▶ _Okuma Metni_:
....

KADIN “SORUMSUZLUKTAN”, ERKEK “AİLEYE DÜŞKÜNLÜKTEN” ŞİKAYETÇİ
-  Kadınların eski eşinin beğenmediği özelliklerinde, sorumsuz olması (yüzde 50), alkol alması (yüzde 30), ailesine aşırı düşkünlük (yüzde 27) öne çıkıyor. Erkeklerde ise en yüksek oran olarak, eski eşinin ailesine düşkünlüğü (yüzde 41), çok para harcaması (yüzde 25), soğuk ve uzak olması (yüzde 20) dikkat çekiyor.
-  Boşanmış kadınların yüzde 55’i kendi aileleri ile eski eşlerinin ailesi arasında anlaşmazlık olduğunu söylüyor.
-  Boşanan kadınların yüzde 40’ı kredi kartı borcu yüzünden eşleriyle tartışmış.

“MÜDAHALE” BOŞANMA NEDENİ
-  Boşanan kadın ve erkekler, evlilik ilişkilerine eşlerinin ailesinin müdahalesinin olduğunu söylüyor. Çiftler bu müdahalenin de en çok ekonomik nedenler (yüzde 50) ve evin düzeni (yüzde 40) konusunda olduğunu söylüyor.

....

▶ _Veri Bloğu_:
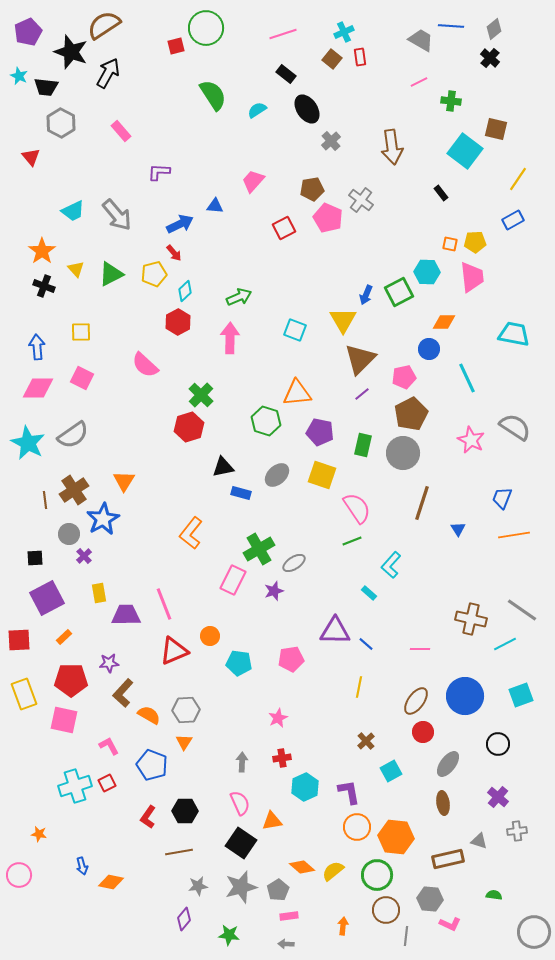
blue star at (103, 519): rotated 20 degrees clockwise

....

▶ _Yapılacak İşler_:
1 > Boşanmayla ilgili metindeki "-  Boşanan kadınların" ile başlayıp "konusunda olduğunu söylüyor." ifadesine kadar süren bölümü hiçbir değişiklik yapmadan yazın.
2 > Boşanmayla ilgili metne göre aşağıdaki soruları yanıtlayın.
(a) Boşanan kadınların yüzde kaçı kredi kartı borcu yüzünden eşleriyle tartışmış?
(b) Erkeklerin eski eşlerinde beğenmediği özellikler arasında en yüksek oran hangisine aittir?
(c) Çiftlere göre eşin ailesinin müdahalesi en çok hangi konuda oluyor?
3 > Boşanmayla ilgili metni bittiği yerden sürdürün.

▶ _Görevlere Göre Yanıtlar_:
1 >
-  Boşanan kadınların yüzde 40’ı kredi kartı borcu yüzünden eşleriyle tartışmış.

“MÜDAHALE” BOŞANMA NEDENİ
-  Boşanan kadın ve erkekler, evlilik ilişkilerine eşlerinin ailesinin müdahalesinin olduğunu söylüyor. Çiftler bu müdahalenin de en çok ekonomik nedenler (yüzde 50) ve evin düzeni (yüzde 40) konusunda olduğunu söylüyor.

2 >
(a) Yüzde 40'ı.
(b) Eski eşinin ailesine düşkünlüğü (yüzde 41).
(c) Ekonomik nedenler (yüzde 50).

3 >
-  Kadınlar en çok eşlerinin kıyafetlerine müdahale ettiğini söylüyor. Kadınların yüzde 70’i de bu müdahalelerin sürekli öfkelenmeye ve çatışmaya neden olduğunu dile getiriyor.
-  Araştırmaya katılanların yüzde 41’i kendilerini ilgilendiren konularda eşlerden zorlama ve baskı gördüğünü dile getiriyor.

BOŞANANLARIN YÜZDE 90’I ŞEHİRLİ
-  Boşananların yüzde 90’ı kentlerde yaşıyor.
- Yüzde 40’lık oranla lise ve dengi okul mezunu olanlar boşananlarda en büyük grubu oluşturuyor.
-  Evlenme biçimlerinde en yüksek oran “tanıştırılma ve bir süre flört etme” (yüzde 37) olarak görülüyor. İnternette sohbet ederken tanışıp, evlenip daha sonra boşananların oranı ise yüzde 0,3.
-  Boşanan kadınların yüzde 40’ı, boşanan erkeklerin yüzde 33’ü eşinin, ailesinin yanında başka, baş başa kaldıklarında başka davrandığını söylüyor. Kadınların yüzde 36’sı erkeklerin de yüzde 32’si eşlerinin küçük düşürücü davranış içine girdiğini vurguluyor.
-  Katılımcıların yüzde 80’i eşleriyle sık sık tartıştığını belirtiyor.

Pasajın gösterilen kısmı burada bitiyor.